* MATERIAL PROVIDED:
────────────────────

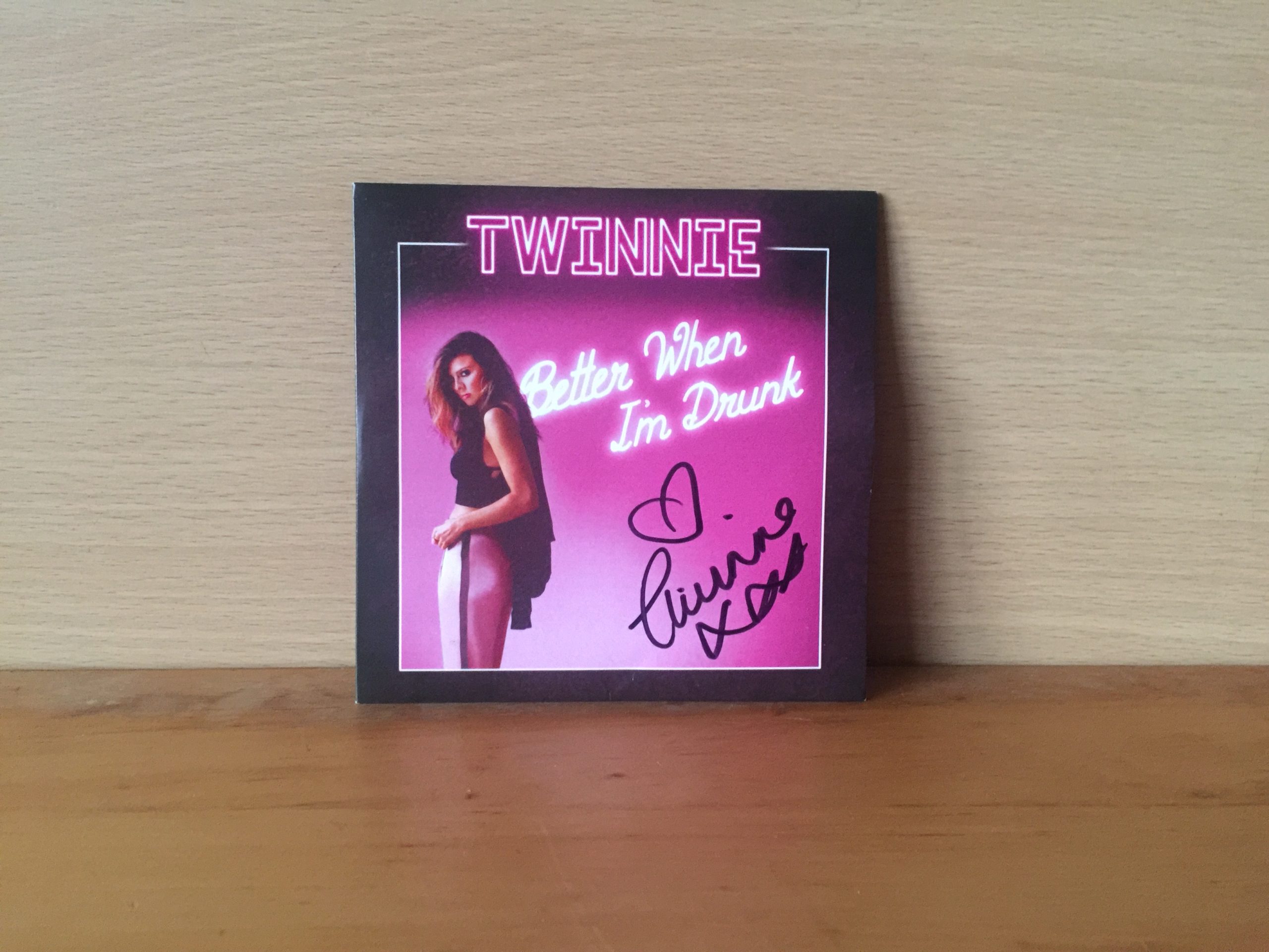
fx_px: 1063
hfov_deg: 61.7
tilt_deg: -13.5
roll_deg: -1.5
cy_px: 476
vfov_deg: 48.2
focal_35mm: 29
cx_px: 634
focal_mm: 4.15
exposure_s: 1/8
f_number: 2.2
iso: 200
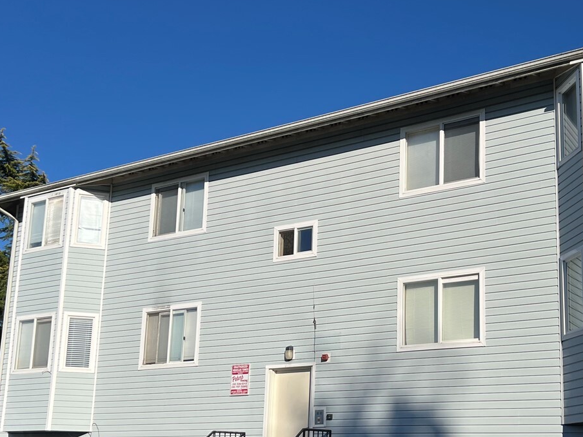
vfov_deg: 31.0
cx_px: 375
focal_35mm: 46
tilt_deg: +10.7
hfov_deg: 40.9
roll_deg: -1.7
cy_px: 326
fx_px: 775
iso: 50
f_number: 1.5
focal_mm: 5.7
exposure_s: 1/9434
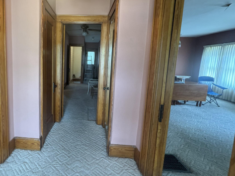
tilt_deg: -8.2
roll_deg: -2.2
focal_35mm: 20
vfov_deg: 65.7
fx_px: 136
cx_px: 76
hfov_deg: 78.8
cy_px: 76
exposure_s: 1/60
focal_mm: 2.22
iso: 320
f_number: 2.2
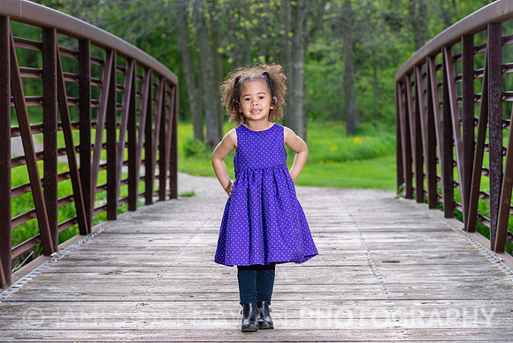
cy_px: 166
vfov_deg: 13.3
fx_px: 1470
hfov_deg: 19.8
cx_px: 251
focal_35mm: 103
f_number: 5
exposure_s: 1/200
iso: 100
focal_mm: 85
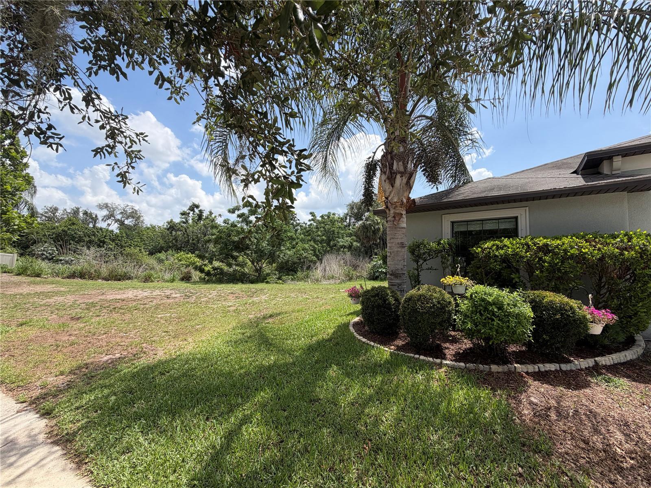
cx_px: 326
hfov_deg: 102.1
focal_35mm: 14
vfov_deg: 85.7
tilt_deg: +2.0
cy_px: 244
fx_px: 263
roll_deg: -0.1
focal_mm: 2.22
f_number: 2.2
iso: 25
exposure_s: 1/770
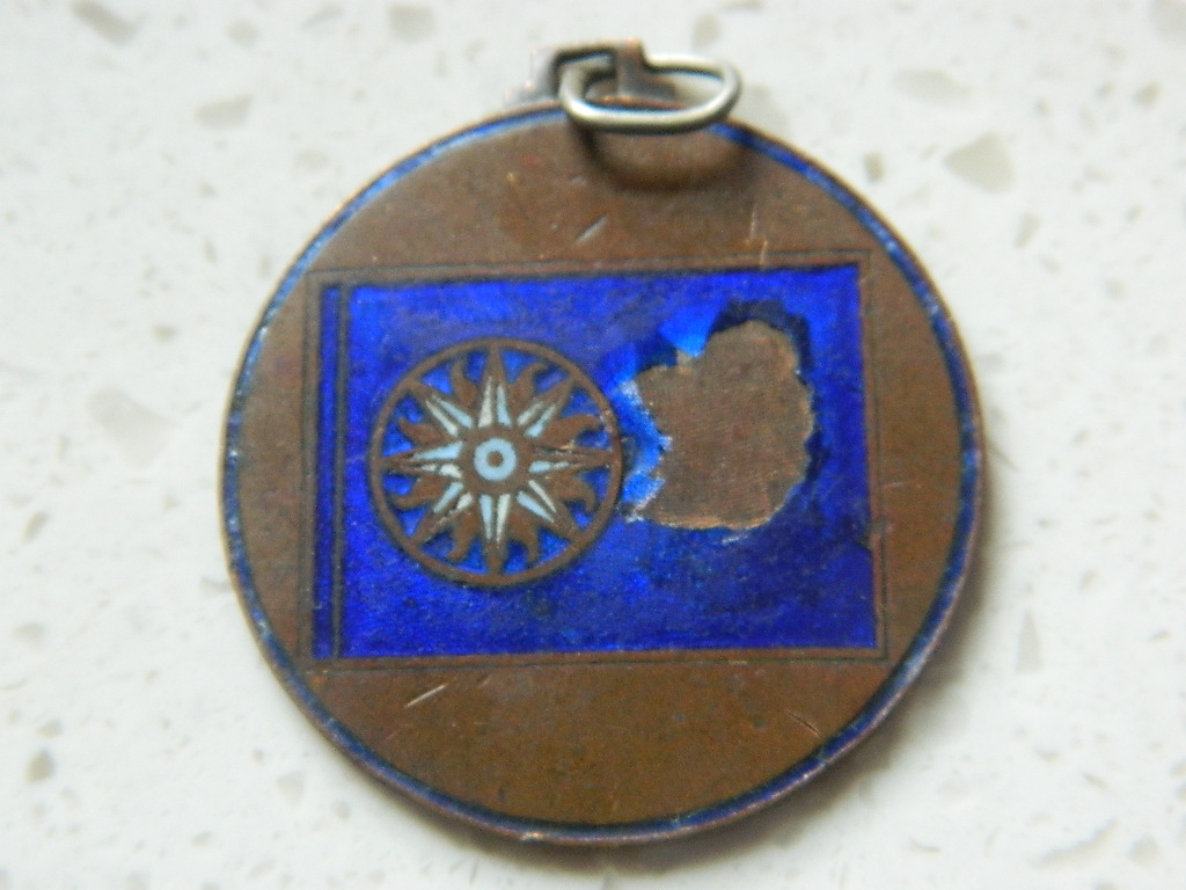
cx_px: 593
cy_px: 445
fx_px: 2398
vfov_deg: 21.0
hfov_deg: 27.8
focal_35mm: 70
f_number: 4
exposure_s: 1/25
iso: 400
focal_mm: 12.6
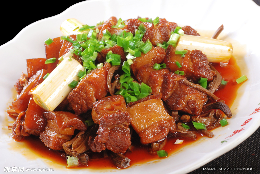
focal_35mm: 90
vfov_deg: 15.2
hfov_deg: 22.6
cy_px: 87
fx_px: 651
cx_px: 130
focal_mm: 60
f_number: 10
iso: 160
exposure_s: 1/160
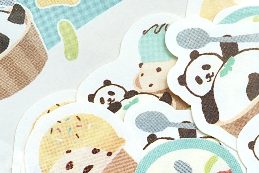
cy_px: 119
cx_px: 185
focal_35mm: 187
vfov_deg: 7.4
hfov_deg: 11.0
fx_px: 1346
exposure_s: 1/100
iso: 800
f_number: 6.3
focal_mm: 90
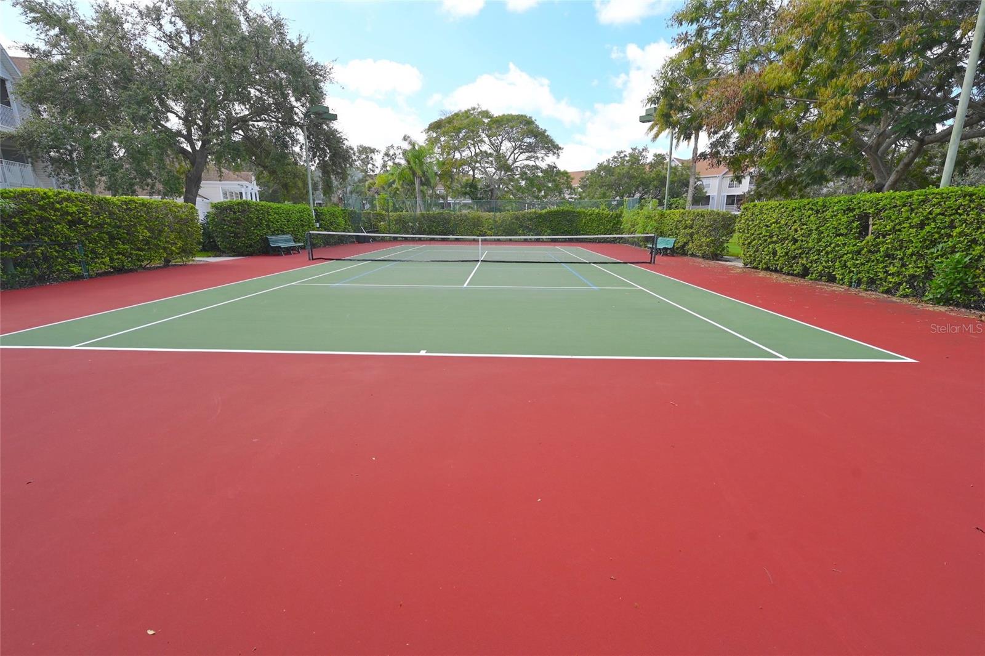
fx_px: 451
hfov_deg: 95.0
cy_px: 328
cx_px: 492
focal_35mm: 16
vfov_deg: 72.0
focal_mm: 16.5
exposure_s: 1/200
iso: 100
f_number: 7.1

────────────────────

* WHAT TO WORK ON:
For this exercise, transcribe exactly only the lines from the one containing "hfov_deg: 22.6" through the end of the listing, inclusive, without the pictures.

* COMPLETED EXERCISE:
hfov_deg: 22.6
cy_px: 87
fx_px: 651
cx_px: 130
focal_mm: 60
f_number: 10
iso: 160
exposure_s: 1/160
cy_px: 119
cx_px: 185
focal_35mm: 187
vfov_deg: 7.4
hfov_deg: 11.0
fx_px: 1346
exposure_s: 1/100
iso: 800
f_number: 6.3
focal_mm: 90
fx_px: 451
hfov_deg: 95.0
cy_px: 328
cx_px: 492
focal_35mm: 16
vfov_deg: 72.0
focal_mm: 16.5
exposure_s: 1/200
iso: 100
f_number: 7.1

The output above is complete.